Security has been tightened in Nagpur — Chief Minister Devendra Fadnavis’ home city and also headquarters of the RSS — with preventive and prohibitory sections clamped around the jail precincts, and in Mumbai’s Mahim area where the Memon family resides.
Police are also on alert in other sensitive pockets around the state and geared to tackle any untoward incident as a fallout of the execution.
A set of three manila jute ropes, made by inmates of Buxar Central Jail in Bihar, has been brought here and trials carried out prior to the hanging.
A team of top policemen, including Nagpur police commissioner S.P. Yadav, Joint Commissioner of Police Raj Vardhan and others went around the prison to supervise the final preparations.
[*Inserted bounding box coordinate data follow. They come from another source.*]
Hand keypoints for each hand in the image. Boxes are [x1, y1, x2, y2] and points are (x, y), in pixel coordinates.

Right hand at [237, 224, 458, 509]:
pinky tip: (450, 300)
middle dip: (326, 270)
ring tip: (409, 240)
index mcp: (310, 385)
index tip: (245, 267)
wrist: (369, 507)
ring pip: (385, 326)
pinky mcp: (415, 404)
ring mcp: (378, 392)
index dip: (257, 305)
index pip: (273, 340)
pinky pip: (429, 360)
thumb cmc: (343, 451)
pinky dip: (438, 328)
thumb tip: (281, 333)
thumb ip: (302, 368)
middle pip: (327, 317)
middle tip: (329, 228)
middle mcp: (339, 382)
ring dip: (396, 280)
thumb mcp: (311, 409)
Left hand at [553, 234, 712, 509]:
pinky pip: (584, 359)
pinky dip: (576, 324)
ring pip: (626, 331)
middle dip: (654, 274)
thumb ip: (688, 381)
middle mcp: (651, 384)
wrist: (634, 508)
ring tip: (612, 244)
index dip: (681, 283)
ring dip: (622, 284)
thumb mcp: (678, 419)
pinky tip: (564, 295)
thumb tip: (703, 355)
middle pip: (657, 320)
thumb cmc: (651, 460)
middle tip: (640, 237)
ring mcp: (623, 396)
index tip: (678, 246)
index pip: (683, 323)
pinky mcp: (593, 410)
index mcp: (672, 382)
Maharashtra Additional Director General (Prisons) Meeran Borwankar on Wednesday arrived at the Nagpur jail from Pune to oversee the final arrangements before the high-profile hanging.
She went around the temporary ‘phaansi yard’ (gallows zone) created inside the jail accompanied by Deputy Inspector General of Police Rajendra Dhamne and jail superintendent Yogesh Desai.
In Mumbai, Director General of Police Sanjeev Dayal and Mumbai Police Commissioner Rakesh Maria met Fadnavis shortly after the Supreme Court verdict and the governor’s decision.
A professional hangman, who is employed as a police constable in Pune, has been commissioned for the job and already reached Nagpur earlier this week to finalise the preparations.
Family members of Memon, including his wife and daughter, two brothers and other relatives are in Nagpur for a final meeting with him, and have sought permission to be present during the execution.
As per procedures, on Thursday morning, Memon will be woken up early and permitted a warm bath, provided a set of fresh clothes and arrangements to offer namaaz and read the Quran.
Later, he will be offered breakfast of his choice, undergo a final medical examination prior to hanging and given full information by a magistrate on why he was being hanged, before he is taken for the execution.
It was not immediately clear whether the government will hand over the body to his family or carry out the burial inside the Nagpur jail premises, as was done in the case of Pakistani terrorist Ajmal Kasab who was hanged and buried in Yerawada Central Jail in Pune on November 21, 2012.